Lafave case adds to 'Today' show buildup
When Meredith Vieira debuts Wednesday in the spot vacated by Katie Couric, the show will include an interview with the former Tampa teacher.
By ERIC DEGGANS
Published September 8, 2006
If you had any doubt that the Debra Lafave case remains an attention-getting subject nationwide, consider this: Today show anchor Matt Lauer's interview with the former Greco Middle School teacher who seduced a 14-year-old student will air Wednesday, one of the biggest days in the program's recent history.
That's when Meredith Vieira joins Lauer, Ann Curry and Al Roker as the replacement for Katie Couric. And to hear Lauer tell it, his interview with Lafave - to be featured in a five-minute Today segment and an hourlong Dateline NBC special at 8 p.m. Wednesday - is worth the featured status.
"I don't really know what people are expecting to see from Debra Lafave," Lauer said in a conference call Thursday. "Are they expecting to see someone who is the devil? I don't think you'll see that. I think you see someone who clearly is mixed up, who is clearly willing to admit that she made a horrendous mistake and is willing to accept the consequences for it."
Lauer and Vieira, also part of the conference call, touched on a wide range of topics during the hourlong chat. But what drew the most emotion from Vieira was questions about the coverage of Couric's CBS Evening News debut Tuesday, specifically, an explosion of stories about a network publicist retouching a photo to make her look slimmer and reviews that noted what she wearing.
"That's one of those moments, as a woman in the business - I'm 52; I don't ever hide that - where you think you've made so much progress, and yet, you're constantly taking these little steps back," Vieira said. "They're almost like little jabs to remind you who you are, sometimes. ... Maybe as a woman I have a chip on my shoulder when I see those things ... because I suddenly feel sexism in the room again."
The anchors and NBC executives were tight-lipped about details of Vieira's debut, which will feature a new set (an NBC executive called it "elegant, bright, modern"), where they performed a mock opening half-hour this week to prepare.
A JOLT OF REALITY: Speaking with reporters during a conference call Thursday, Survivor host Jeff Probst was effusive about how this season's highly diverse cast, which will start the competition in teams segregated by race and ethnicity, energized the reality show in its 12th season.
"We started looking at these people saying, 'Wow. We have fresh points of view again,' " said Probst, a self-described "white guy from Wichita (Kansas)" who learned a lot about cultural differences during the show.
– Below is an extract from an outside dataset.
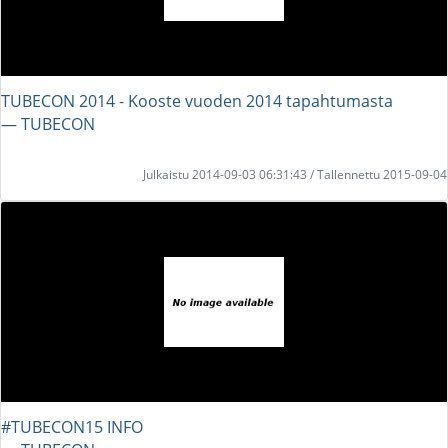
TUBECON 2014 - Kooste vuoden 2014 tapahtumasta
― TUBECON
Julkaistu 2014-09-03 06:31:43 / Tallennettu 2015-09-04
#TUBECON15 INFO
So does that mean all those critics who said Survivor should have had more diverse casts from the beginning - including this critic - were right? And why did it take producers so long to try to make the show more ethnically diverse?
Probst didn't really answer that question, but he did explain why some contestants of color have seemed stereotypical.
"If you have a season and you only have one black guy and everybody else is white . . . if that black guy doesn't perform, or that black guy can't swim, or if that black guy quits, it's like a beacon screaming, 'Oh you're portraying a stereotype,' " he said. "But if you looked across the board at all of the (jerks) we've had on the show who are white . . . you could draw a list that would probably equal out."
The picture Probst painted indirectly was of a program at a crossroads as producers went to plan the new season five months ago.
Major advertisers including General Motors, Home Depot and Procter & Gamble had already told the network they would not be advertising with the show. And the show had suffered from competing with ABC's popular Dancing With the Stars.
According to Probst, producers decided to focus on the one thing they had been most criticized for: a lack of diversity. Their strategy of splitting up teams by race and ethnicity came only after they noticed the ethnic pride of many contestants in their newly diverse contestant pool, Probst said.
Because 85 percent of the people who apply to the show are white, producers had to embark on their most extensive casting process ever to find 20 contestants split evenly among white people, black people, Hispanics and Asian-Americans. They even called a woman who was crowned Miss Koreatown in Seattle during the 1990s, Probst said.
"I was excited every day, because for the first time in a long time, I didn't know what was going to happen," he said. "It was enormously exciting to be vulnerable again."